Analysis of the association of TNF-α, IL-1A, and IL-1B polymorphisms with peri-implantitis in a Chinese non-smoking population.

OBJECTIVES: The purpose of this study was to investigate whether the genetic variations which could regulate inflammatory responses were associated with the risk of peri-implantitis.
MATERIALS AND METHODS: We evaluated three genetic variants including tumor necrosis factor-alpha (TNF-α) - 308G/A, interleukin-1 alpha (IL-1A) - 889C/T, and IL-1 beta (IL-1B) + 3954C/T, as risk factors for peri-implantitis, in a total of 144 patients with peri-implantitis and 174 healthy controls in a Chinese non-smoking population.
RESULTS: Logistic regression analyses revealed that subjects carrying the T allele of IL-1A - 889C/T and IL-1B + 3954C/T had a significant 2.27-2.47-fold (CT, OR [95% CI] = 2.27 [1.12-4.58], p = 0.021; TT, OR [95% CI] = 2.47 [1.32-4.69], p = 0.006) and 1.9-1.99-fold (CT, OR [95% CI] = 1.99 [1-3.93], p = 0.041; TT, OR [95% CI] = 1.9 [1.08-3.43], p = 0.03) increased risk of peri-implantitis, respectively, when using the CC genotype as a reference point. And subjects carrying the TT genotype of IL-1A - 889C/T or IL-1B + 3954C/T also had significantly higher periodontal variables including peri-implant pocket depth (PPD), bleeding on probing (BOP), gingival index (GI), plaque index (PI), calculus index (CI), and clinical attachment level (CAL) (p < 0.05). However, no associations were found between the TNF-α - 308G/A polymorphism and the risk of peri-implantitis.

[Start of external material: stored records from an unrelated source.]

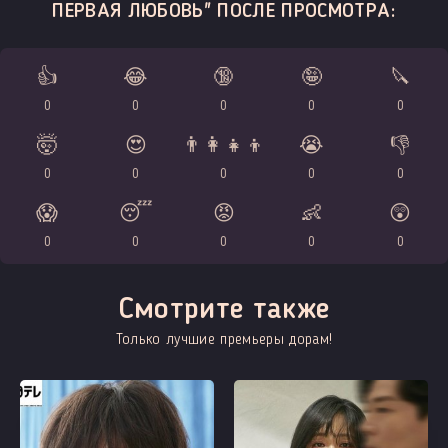
ПЕРВАЯ ЛЮБОВЬ" ПОСЛЕ ПРОСМОТРА:
👍
😂
🔞
🤪
🔪
0
0
0
0
0
🤯
😍
👨‍👩‍👧‍👦
😭
👎
0
0
0
0
0
😱
😴
😡
👶
😲
0
0
0
0
0
Смотрите также
Только лучшие премьеры дорам!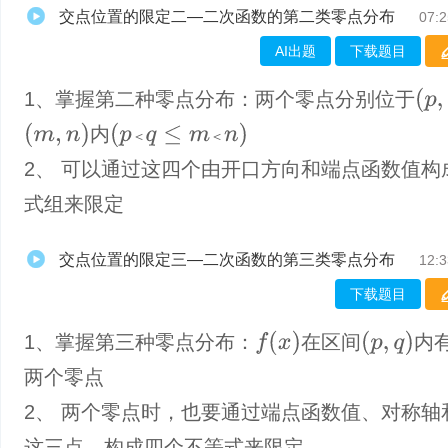
交点位置的限定二—二次函数的第二类零点分布
07:2
AI出题
下载题目
(
p
,
q
)
1、​掌握第二种零点分布：两个零点分别位于
(
m
,
n
)
(
p
＜
q
≤
m
＜
n
)
内
＜
＜
2、 可以通过这四个由开口方向和端点函数值构
式组来限定
交点位置的限定三—二次函数的第三类零点分布
12:3
下载题目
f
(
x
)
(
p
,
q
)
1、掌握第三种零点分布：
在区间
内
两个零点
2、 两个零点时，也要通过端点函数值、对称轴
这三点，构成四个不等式来限定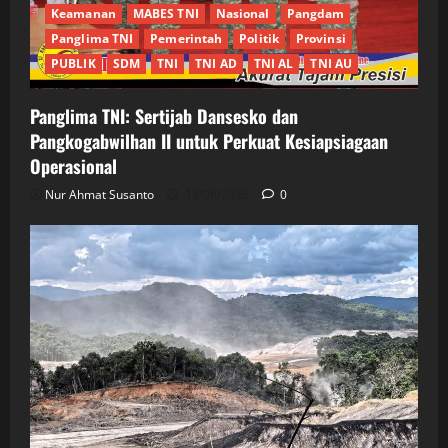
Keamanan
MABES TNI
Nasional
Pangdam
Panglima TNI
Pemerintah
Politik
Provinsi
PUBLIK
SDM
TNI
TNI AD
TNI AL
TNI AU
Panglima TNI: Sertijab Dansesko dan
Pangkogabwilhan II untuk Perkuat Kesiapsiagaan
Operasional
Nur Ahmat Susanto
18/06/2026
0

CONCLUSIONS: Our results suggest that the IL-1A - 889C/T or IL-1B + 3954C/T genetic polymorphisms were associated with the risk of peri-implantitis and periodontal status. CLINICAL RELEVANCE: Genetic polymorphisms are constant and can be measured before disease onset, thus it could be of great benefit for treatment planning and prognosis in an early stage.